Artificial intelligence: How to avoid racist algorithms
There is growing concern that many of the algorithms that make decisions about our lives – from what we see on the internet to how likely we are to become victims or instigators of crime – are trained on data sets that do not include a diverse range of people.
The result can be that the decision-making becomes inherently biased, albeit accidentally.
Try searching online for an image of “hands” or “babies” using any of the big search engines and you are likely to find largely white results.
In 2015, graphic designer Johanna Burai created the World White Web project after searching for an image of human hands and finding exclusively white hands in the top image results on Google.
Her website offers “alternative” hand pictures that can be used by content creators online to redress the balance and thus be picked up by the search engine.
Google says its image search results are “a reflection of content from across the web, including the frequency with which types of images appear and the way they’re described online” and are not connected to its “values”.
Ms Burai, who no longer maintains her website, believes things have improved.
“I think it’s getting better… people see the problem,” she said.
“When I started the project people were shocked. Now there’s much more awareness.”
The Algorithmic Justice League (AJL) was launched by Joy Buolamwini, a postgraduate student at the Massachusetts Institute of Technology, in November 2016.
She was trying to use facial recognition software for a project but it could not process her face – Ms Buolamwini has dark skin.
“I found that wearing a white mask, because I have very dark skin, made it easier for the system to work,” she says.
“It was the reduction of a face to a model that a computer could more easily read.”
It was not the first time she had encountered the problem.
Five years earlier, she had had to ask a lighter-skinned room-mate to help her.
“I had mixed feelings. I was frustrated because this was a problem I’d seen five years earlier was still persisting,” she said.
“And I was amused that the white mask worked so well.”
Ms Buolamwini describes the reaction to the AJL as “immense and intense”.
This ranges from teachers wanting to show her work to their students, and researchers wanting her to check their own algorithms for signs of bias, to people reporting their own experiences.
And there seem to be quite a few.
One researcher wanted to check that an algorithm being built to identify skin melanomas (skin cancer) would work on dark skin.
“I’m now starting to think, are we testing to make sure these systems work on older people who aren’t as well represented in the tech space?” Ms Buolamwini says.
“Are we also looking to make sure these systems work on people who might be overweight, because of some of the people who have reported it?
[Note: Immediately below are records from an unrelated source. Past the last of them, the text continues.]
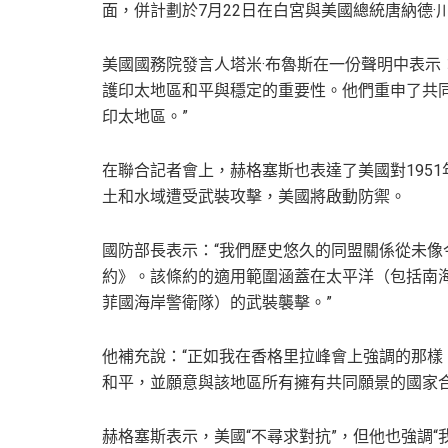
面，併計劃於7月22日在白宮與美國總統唐納德·
美國國務院發言人塔米·布魯斯在一份聲明中表示
護印太地區和平與穩定的重要性。他們重申了共
印太地區。”
在聯合記者會上，赫格塞斯也表達了美國對195
土和水域遭受武裝攻擊，美國將啟動防禦。
國防部長表示：“我們歷史悠久的同盟關係從未
約》。該條約的適用範圍涵蓋在太平洋（包括南
菲國海岸警衛隊）的武裝襲擊。”
他補充說：“正如我在香格里拉峰會上強調的那
和平，並願意與該地區所有擁有共同願景的國家合
赫格塞斯表示，美國“不尋求對抗”，但他也強調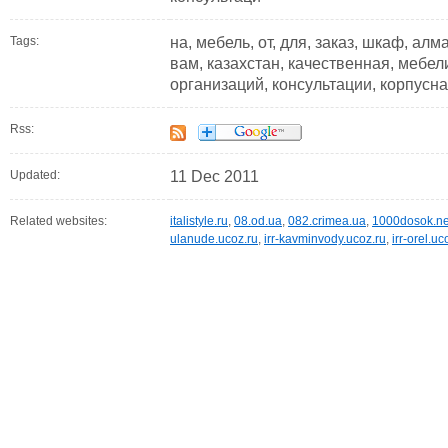
Tags:
на, мебель, от, для, заказ, шкаф, алм
вам, казахстан, качественная, мебели
организаций, консультации, корпусн
Rss:
Updated:
11 Dec 2011
Related websites:
italistyle.ru
,
08.od.ua
,
082.crimea.ua
,
1000dosok.ne
ulanude.ucoz.ru
,
irr-kavminvody.ucoz.ru
,
irr-orel.uc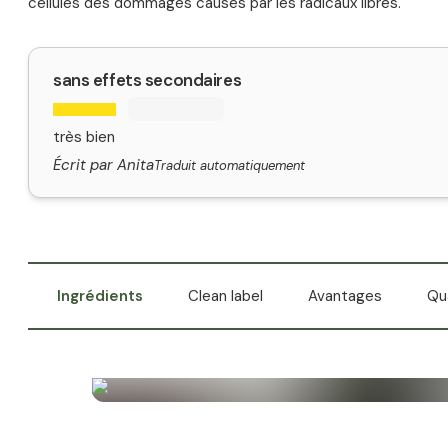
cellules des dommages causés par les radicaux libres.
sans effets secondaires
très bien
Écrit par Anita
Traduit automatiquement
Ingrédients
Clean label
Avantages
Qu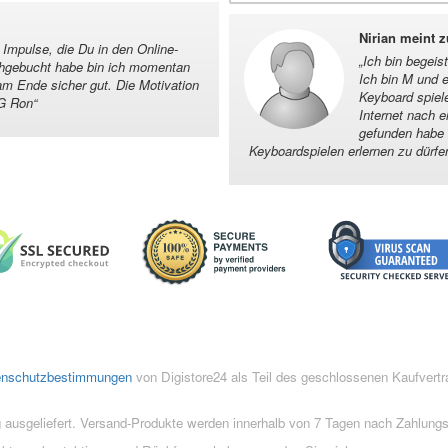
Nirian meint 
 Impulse, die Du in den Online-
„
Ich bin begeist
chgebucht habe bin ich momentan
Ich bin M und 
am Ende sicher gut. Die Motivation
Keyboard spiele
VG Ron
“
Internet nach e
gefunden habe i
Keyboardspielen erlernen zu dürfe
enschutzbestimmungen
von Digistore24 als Teil des geschlossenen Kaufvert
 ausgeliefert. Versand-Produkte werden innerhalb von 7 Tagen nach Zahlung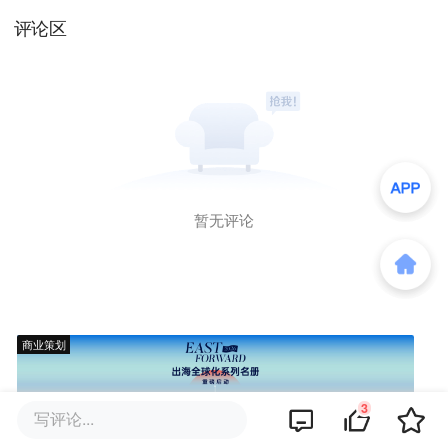
评论区
暂无评论
商业策划
3
写评论...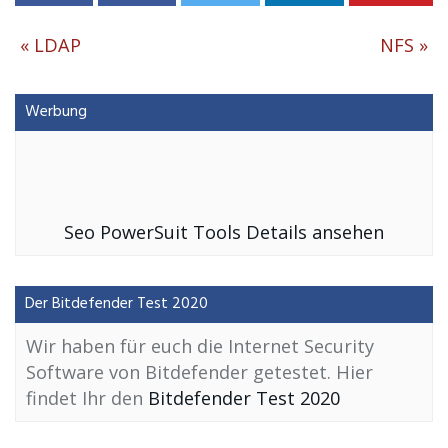
«
LDAP
NFS
»
Werbung
Seo PowerSuit Tools Details ansehen
Der Bitdefender Test 2020
Wir haben für euch die Internet Security
Software von Bitdefender getestet. Hier
findet Ihr den
Bitdefender Test 2020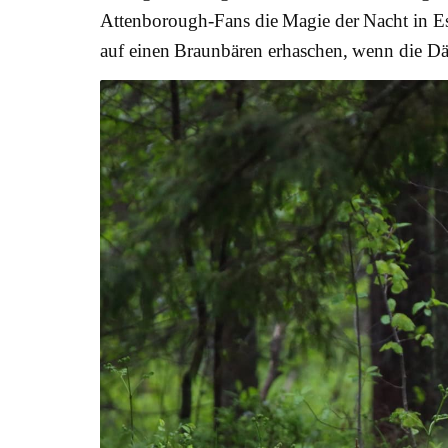
Attenborough-Fans die Magie der Nacht in Es
auf einen Braunbären erhaschen, wenn die Dä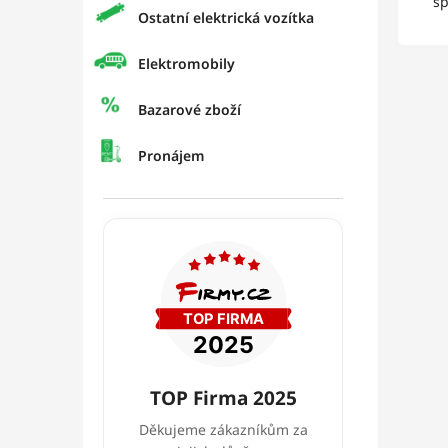
sp
Ostatní elektrická vozítka
Elektromobily
Bazarové zboží
Pronájem
TOP Firma 2025
Děkujeme zákazníkům za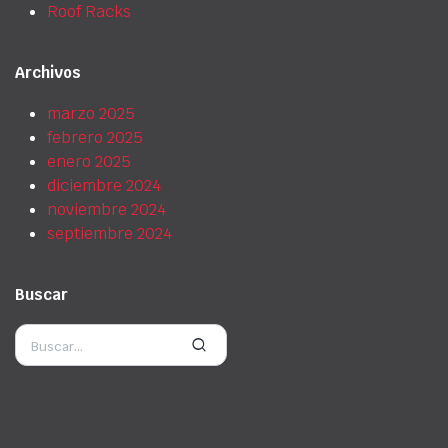
Roof Racks
Archivos
marzo 2025
febrero 2025
enero 2025
diciembre 2024
noviembre 2024
septiembre 2024
Buscar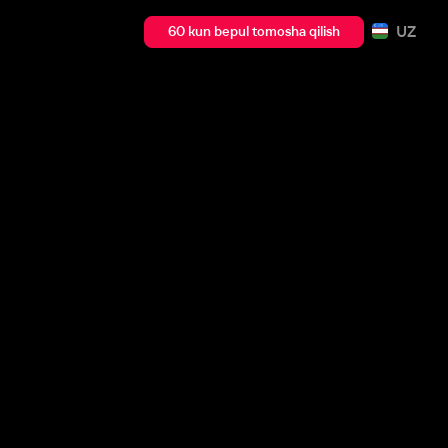
UZ
60 kun bepul tomosha qilish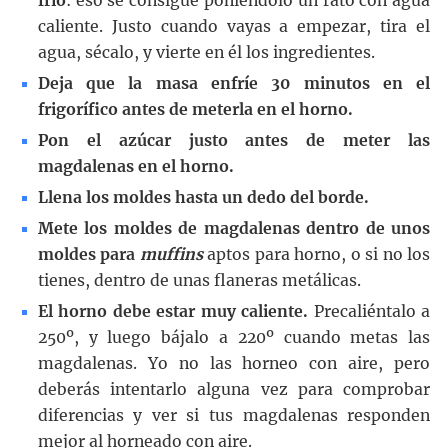
frio
: eso se consigue poniéndolo un rato con agua
caliente. Justo cuando vayas a empezar, tira el
agua, sécalo, y vierte en él los ingredientes.
Deja que la masa enfríe 30 minutos en el
frigorífico antes de meterla en el horno.
Pon el azúcar justo antes de meter las
magdalenas en el horno.
Llena los moldes hasta un dedo del borde.
Mete los moldes de magdalenas dentro de unos
moldes para
muffins
aptos para horno, o si no los
tienes, dentro de unas flaneras metálicas.
El horno debe estar muy caliente.
Precaliéntalo a
250º, y luego bájalo a 220º cuando metas las
magdalenas. Yo no las horneo con aire, pero
deberás intentarlo alguna vez para comprobar
diferencias y ver si tus magdalenas responden
mejor al horneado con aire.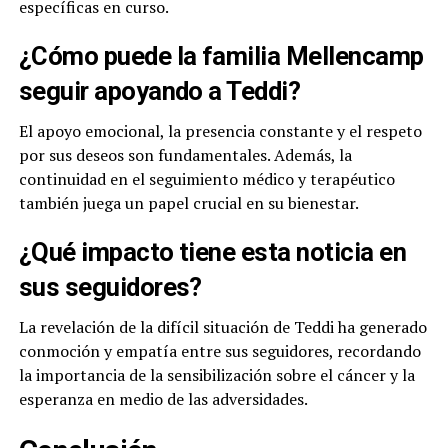
específicas en curso.
¿Cómo puede la familia Mellencamp
seguir apoyando a Teddi?
El apoyo emocional, la presencia constante y el respeto
por sus deseos son fundamentales. Además, la
continuidad en el seguimiento médico y terapéutico
también juega un papel crucial en su bienestar.
¿Qué impacto tiene esta noticia en
sus seguidores?
La revelación de la difícil situación de Teddi ha generado
conmoción y empatía entre sus seguidores, recordando
la importancia de la sensibilización sobre el cáncer y la
esperanza en medio de las adversidades.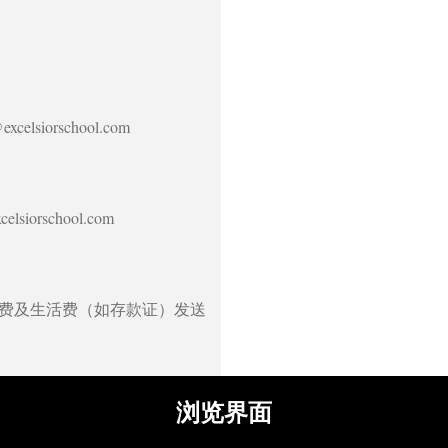
excelsiorschool.com
celsiorschool.com
费及生活费（如存款证）发送
浏览界面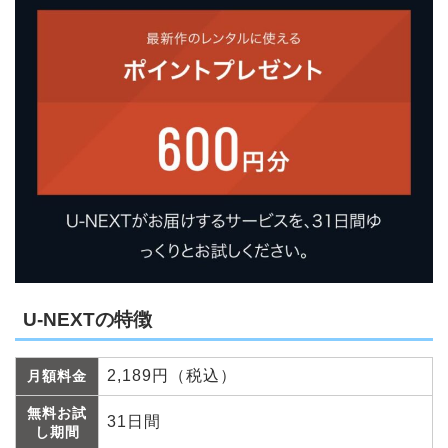
U-NEXTの特徴
2,189円（税込）
月額料金
無料お試
31日間
し期間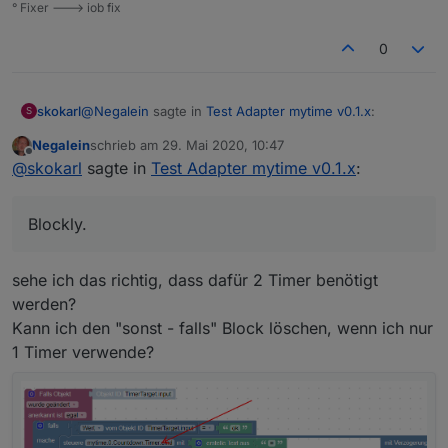
String
° Fixer ---> iob fix
Spoiler
0
@
Negalein
sagte in
Test Adapter mytime v0.1.x
:
skokarl
S
Negalein
schrieb am
29. Mai 2020, 10:47
zuletzt editiert von
Offline
Würdest du einen Export vom Widget und Blockly
@
skokarl
sagte in
Test Adapter mytime v0.1.x
:
teilen?
Natürlich.
Blockly.
Ich hab Material Design Buttons benutzt.
Widget
sehe ich das richtig, dass dafür 2 Timer benötigt
werden?
Spoiler
Kann ich den "sonst - falls" Block löschen, wenn ich nur
1 Timer verwende?
Blockly.
Du benötigst zwei Datenpunkte, input, output,....beides
String
Spoiler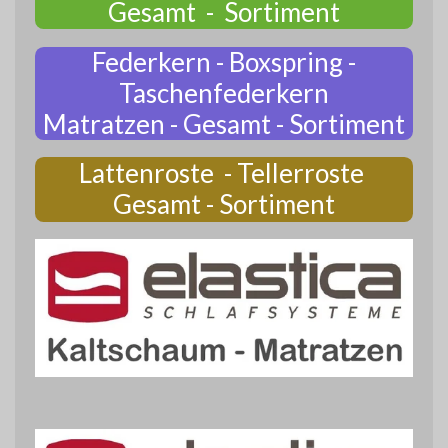
Gesamt - Sortiment
Federkern - Boxspring -
Taschenfederkern
Matratzen - Gesamt - Sortiment
Lattenroste - Tellerroste
Gesamt - Sortiment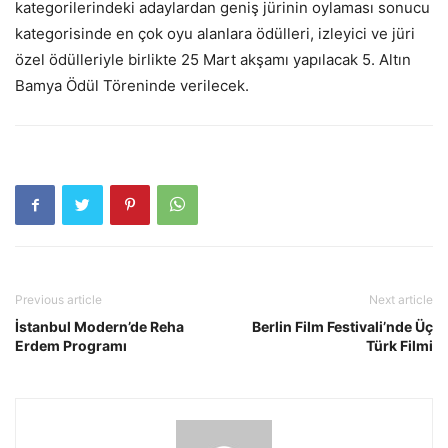
kategorilerindeki adaylardan geniş jürinin oylaması sonucu
kategorisinde en çok oyu alanlara ödülleri, izleyici ve jüri
özel ödülleriyle birlikte 25 Mart akşamı yapılacak 5. Altın
Bamya Ödül Töreninde verilecek.
Previous article
Next article
İstanbul Modern’de Reha
Berlin Film Festivali’nde Üç
Erdem Programı
Türk Filmi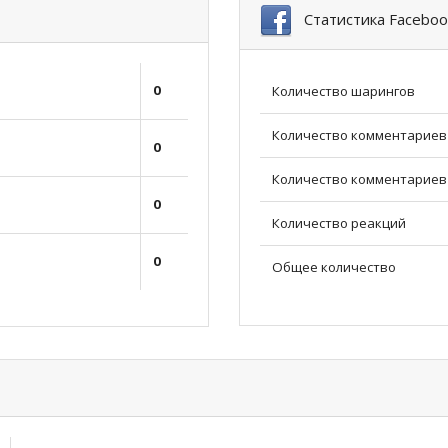
Статистика Faceboo
0
Количество шарингов
Количество комментариев
0
Количество комментариев 
0
Количество реакций
0
Общее количество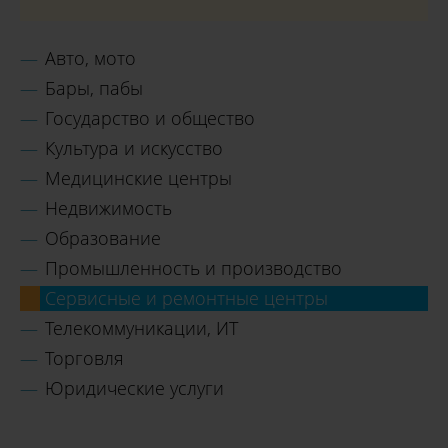
Авто, мото
Бары, пабы
Государство и общество
Культура и искусство
Медицинские центры
Недвижимость
Образование
Промышленность и производство
Сервисные и ремонтные центры
Телекоммуникации, ИТ
Торговля
Юридические услуги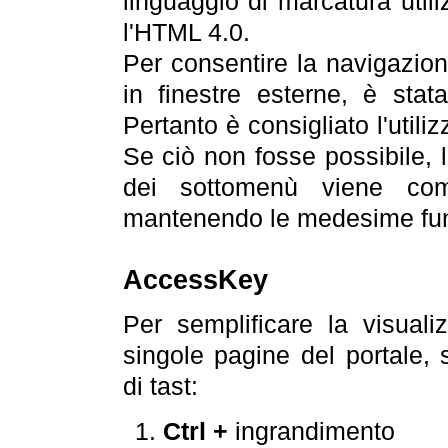
linguaggio di marcatura util
l'HTML 4.0.
Per consentire la navigazione
in finestre esterne, è stata
Pertanto è consigliato l'utili
Se ciò non fosse possibile, 
dei sottomenù viene com
mantenendo le medesime funz
AccessKey
Per semplificare la visualiz
singole pagine del portale,
di tast:
Ctrl +
ingrandimento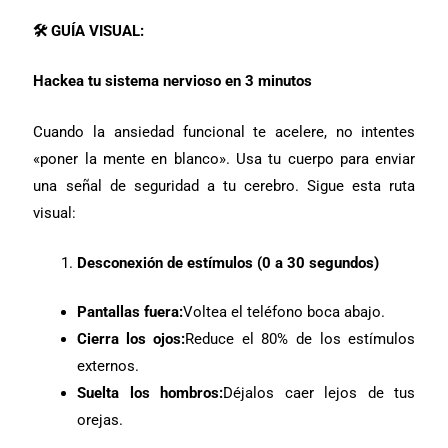
🛠️
GUÍA VISUAL:
Hackea tu sistema nervioso en 3 minutos
Cuando la ansiedad funcional te acelere, no intentes
«poner la mente en blanco». Usa tu cuerpo para enviar
una señal de seguridad a tu cerebro. Sigue esta ruta
visual:
Desconexión de estímulos (0 a 30 segundos)
Pantallas fuera:
Voltea el teléfono boca abajo.
Cierra los ojos:
Reduce el 80% de los estímulos
externos.
Suelta los hombros:
Déjalos caer lejos de tus
orejas.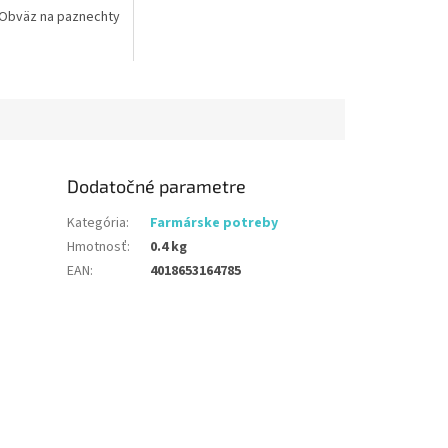
Obväz na paznechty
Dodatočné parametre
Kategória
:
Farmárske potreby
Hmotnosť
:
0.4 kg
EAN
:
4018653164785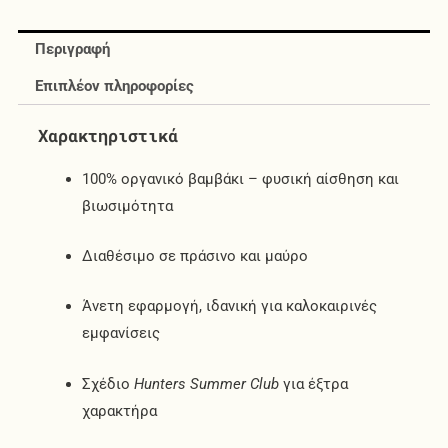
Περιγραφή
Επιπλέον πληροφορίες
Χαρακτηριστικά
100% οργανικό βαμβάκι – φυσική αίσθηση και
βιωσιμότητα
Διαθέσιμο σε πράσινο και μαύρο
Άνετη εφαρμογή, ιδανική για καλοκαιρινές
εμφανίσεις
Σχέδιο
Hunters Summer Club
για έξτρα
χαρακτήρα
It is definitely hitting a chord.”
Ms Buolamwini thinks the situation has arisen partly because of the well-documented lack of diversity within the tech industry itself.
Every year the tech giants release diversity reports and they make for grim reading.
- Google’s latest figures (January 2016) state that 19% of its tech staff are women and just 1% are black.
- At Microsoft in September 2016 17.5% of the tech workforce were women and 2.7% black or African American.
- At Facebook in June 2016 its US tech staff were 17% women and 1% black.
You get the picture. But what has that got to do with algorithms?
“If you test your system on people who look like you and it works fine then you’re never going to know that there’s a problem,” Joy Buolamwini argues.
Of the 44 winners of a beauty contest last year judged by algorithms, and based on some 6,000 uploaded selfies from 100 different countries, only one was non-white and a handful were Asian.
Alex Zhavoronkov, Beauty.AI’s chief science officer, told the Guardian the result was flawed because the data set used to train the AI (artifical intelligence) had not been diverse enough.
“If you have not that many people of colour within the data set, then you might actually have biased results,” he said at the time.
On a more serious note, AI software used in the US to predict which convicted criminals might reoffend, was found to be more likely to incorrectly identify black offenders as high risk and white offenders as low risk, according to a study by the website Propublica (the software firm disputed these findings).
Suresh Venkatasubramanian, an associate professor at the University of Utah school of computing, says creators of AI need to act now while the problem is still visible.
“The worst that can happen is that things will change and we won’t realise it,” he told the BBC.
“In other words the concern has been that the bias, or skew, in decision-making will shift from things we recognise as human prejudice to things we no longer recognise and therefore cannot detect – because we will take the decision-making for granted.”
He is however optimistic about tech’s progress.
“To say all algorithms have racist manifestations doesn’t make sense to me,” he says.
“Not because it’s impossible but because that’s not how it’s actually working.
“In the last three to four years what’s picked up is the discussion around the problems and possible solutions,” he adds.
He offers a number of these:
- creating better and more diverse data sets with which to train the algorithms (they learn by processing thousands of, for example, images)
- sharing best practice among software vendors, and
- building algorithms which explain their decision making so that any bias can be understood.
Ms Buolamwini says she is hopeful that the situation will improve if people are more aware of the potential problems.
“Any technology that we create is going to reflect both our aspirations and our limitations,” she says.
“If we are limited when it comes to being inclusive that’s going to be reflected in the robots we develop or the tech that’s incorporated within the robots.”